The Patriot Missile failed because a certain variable was declared
single precision, and accumulated round-off error during continuous
operation during the Gulf War caused targetting inaccuracies.

I don't have a reference handy for the Vancouver Stock Exchange
problem, but what happened was the following.  The VSE used
an IBM mainframe to compute its stock average, which was updated
after every trade.  IBM floating-point arithmetic is, as you know,
in base 16 and trucates, so after a few years the reported stock
index was significantly lower than the true stock index.

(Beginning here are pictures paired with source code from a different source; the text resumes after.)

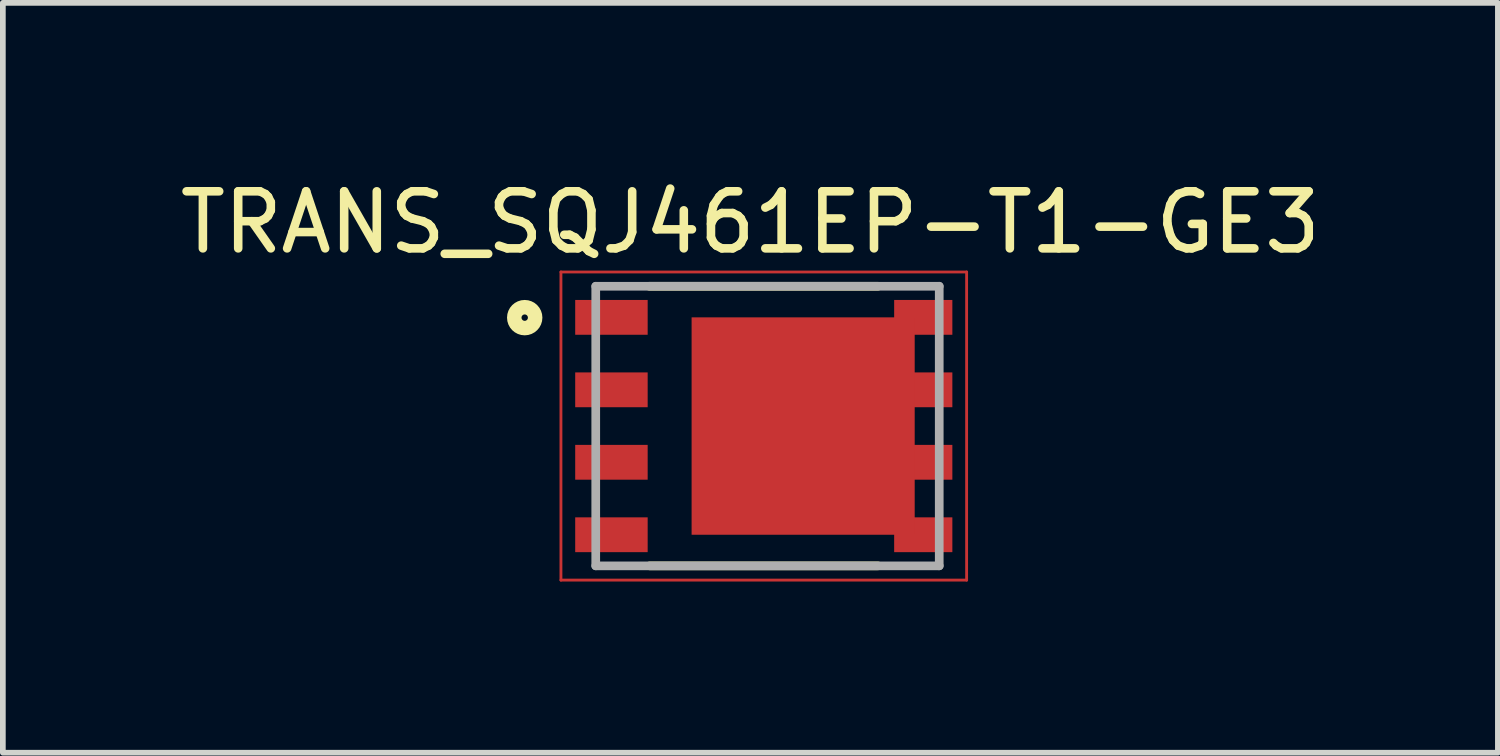
<source format=kicad_pcb>
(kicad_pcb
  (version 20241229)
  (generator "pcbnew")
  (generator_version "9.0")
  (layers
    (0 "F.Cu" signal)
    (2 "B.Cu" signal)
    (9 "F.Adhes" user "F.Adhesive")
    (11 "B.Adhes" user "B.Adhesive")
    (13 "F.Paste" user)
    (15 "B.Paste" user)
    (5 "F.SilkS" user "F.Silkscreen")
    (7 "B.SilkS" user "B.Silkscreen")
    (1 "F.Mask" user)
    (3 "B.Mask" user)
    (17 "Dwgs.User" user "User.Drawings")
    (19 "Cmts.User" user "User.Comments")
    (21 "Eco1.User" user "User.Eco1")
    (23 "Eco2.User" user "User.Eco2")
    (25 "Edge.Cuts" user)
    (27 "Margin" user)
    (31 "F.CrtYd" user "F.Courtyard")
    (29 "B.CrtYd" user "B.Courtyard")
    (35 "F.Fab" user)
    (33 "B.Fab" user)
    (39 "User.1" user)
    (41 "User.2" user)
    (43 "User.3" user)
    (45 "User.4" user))
  (footprint "TRANS_SQJ461EP-T1-GE3"
    (layer "F.Cu")
    (at 10.336 4.417)
    (property "Reference" "TRANS_SQJ461EP-T1-GE3" (at -0.235 -3.569 0) (layer "F.SilkS") (effects (font (size 1 1) (thickness 0.15))))
    (attr through_hole)
    (fp_line (start -3.555 -2.7) (end 3.555 -2.7) (stroke (width 0.05) (type solid)) (layer "F.Cu"))
    (fp_line (start -3.555 2.7) (end -3.555 -2.7) (stroke (width 0.05) (type solid)) (layer "F.Cu"))
    (fp_line (start 3.555 -2.7) (end 3.555 2.7) (stroke (width 0.05) (type solid)) (layer "F.Cu"))
    (fp_line (start 3.555 2.7) (end -3.555 2.7) (stroke (width 0.05) (type solid)) (layer "F.Cu"))
    (fp_line (start -2.005 -2.45) (end 2 -2.45) (stroke (width 0.152) (type solid)) (layer "F.SilkS"))
    (fp_line (start -2 2.45) (end 2 2.45) (stroke (width 0.152) (type solid)) (layer "F.SilkS"))
    (fp_circle (center -4.19 -1.9) (end -4.134 -1.9) (stroke (width 0.254) (type solid)) (fill no) (layer "F.SilkS"))
    (fp_poly (pts (xy -0.65 -1.38) (xy 2.03 -1.38) (xy 2.03 1.38) (xy -0.65 1.38)) (stroke (width 0.01) (type solid)) (fill yes) (layer "F.Paste"))
    (fp_line (start -2.945 -2.45) (end 3.075 -2.45) (stroke (width 0.152) (type solid)) (layer "F.Fab"))
    (fp_line (start -2.945 2.45) (end -2.945 -2.45) (stroke (width 0.152) (type solid)) (layer "F.Fab"))
    (fp_line (start 3.075 -2.45) (end 3.075 2.45) (stroke (width 0.152) (type solid)) (layer "F.Fab"))
    (fp_line (start 3.075 2.45) (end -2.945 2.45) (stroke (width 0.152) (type solid)) (layer "F.Fab"))
    (pad "1" smd rect (at -2.67 -1.905) (size 1.27 0.61) (layers "F.Cu" "F.Mask" "F.Paste"))
    (pad "2" smd rect (at -2.67 -0.635) (size 1.27 0.61) (layers "F.Cu" "F.Mask" "F.Paste"))
    (pad "3" smd rect (at -2.67 0.635) (size 1.27 0.61) (layers "F.Cu" "F.Mask" "F.Paste"))
    (pad "4" smd rect (at -2.67 1.905) (size 1.27 0.61) (layers "F.Cu" "F.Mask" "F.Paste"))
    (pad "5" smd rect (at 2.795 1.905) (size 1.02 0.61) (layers "F.Cu" "F.Mask" "F.Paste"))
    (pad "6" smd rect (at 2.795 0.635) (size 1.02 0.61) (layers "F.Cu" "F.Mask" "F.Paste"))
    (pad "7" smd rect (at 2.795 -0.635) (size 1.02 0.61) (layers "F.Cu" "F.Mask" "F.Paste"))
    (pad "8" smd rect (at 2.795 -1.905) (size 1.02 0.61) (layers "F.Cu" "F.Mask" "F.Paste"))
    (pad "9" smd rect (at 0.69 0) (size 3.91 3.81) (layers "F.Cu" "F.Mask")))
  (gr_rect
    (start -3 -3)
    (end 23.202 10.142)
    (stroke (width 0.1) (type default))
    (fill no)
    (layer "Edge.Cuts")))
</source>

An English translation of the extremely well-written, honest, and
insightful report on the Ariane disaster, written by a committee
chaired by the eminent mathematician Jacques Louis Lions, president
of the College de France, can be found at

http://www.esrin.esa.it/htdocs/tidc/Press/Press96/ariane5rep.html

The essence of the problem is as you said.  Now, this does not
differ *one iota* from the fact that gcc on i386 spills extended
precision registers to double precision on the stack.  In doing
so, it stores objects into slots that have less precision and
less range than the objects themselves.  This is *exactly* what
happened with Ariane.  And gcc does it in a way that (a) does
not notify the programmer that it is being done and (b) the
programmer cannot avoid even if he/she examines the generated
assembley code.  So, on the 386, I believe

int flag_Ariane_class_disaster_math_optimizations = 1;

is the default.  And there should be a way to set this flag
to zero.

Brad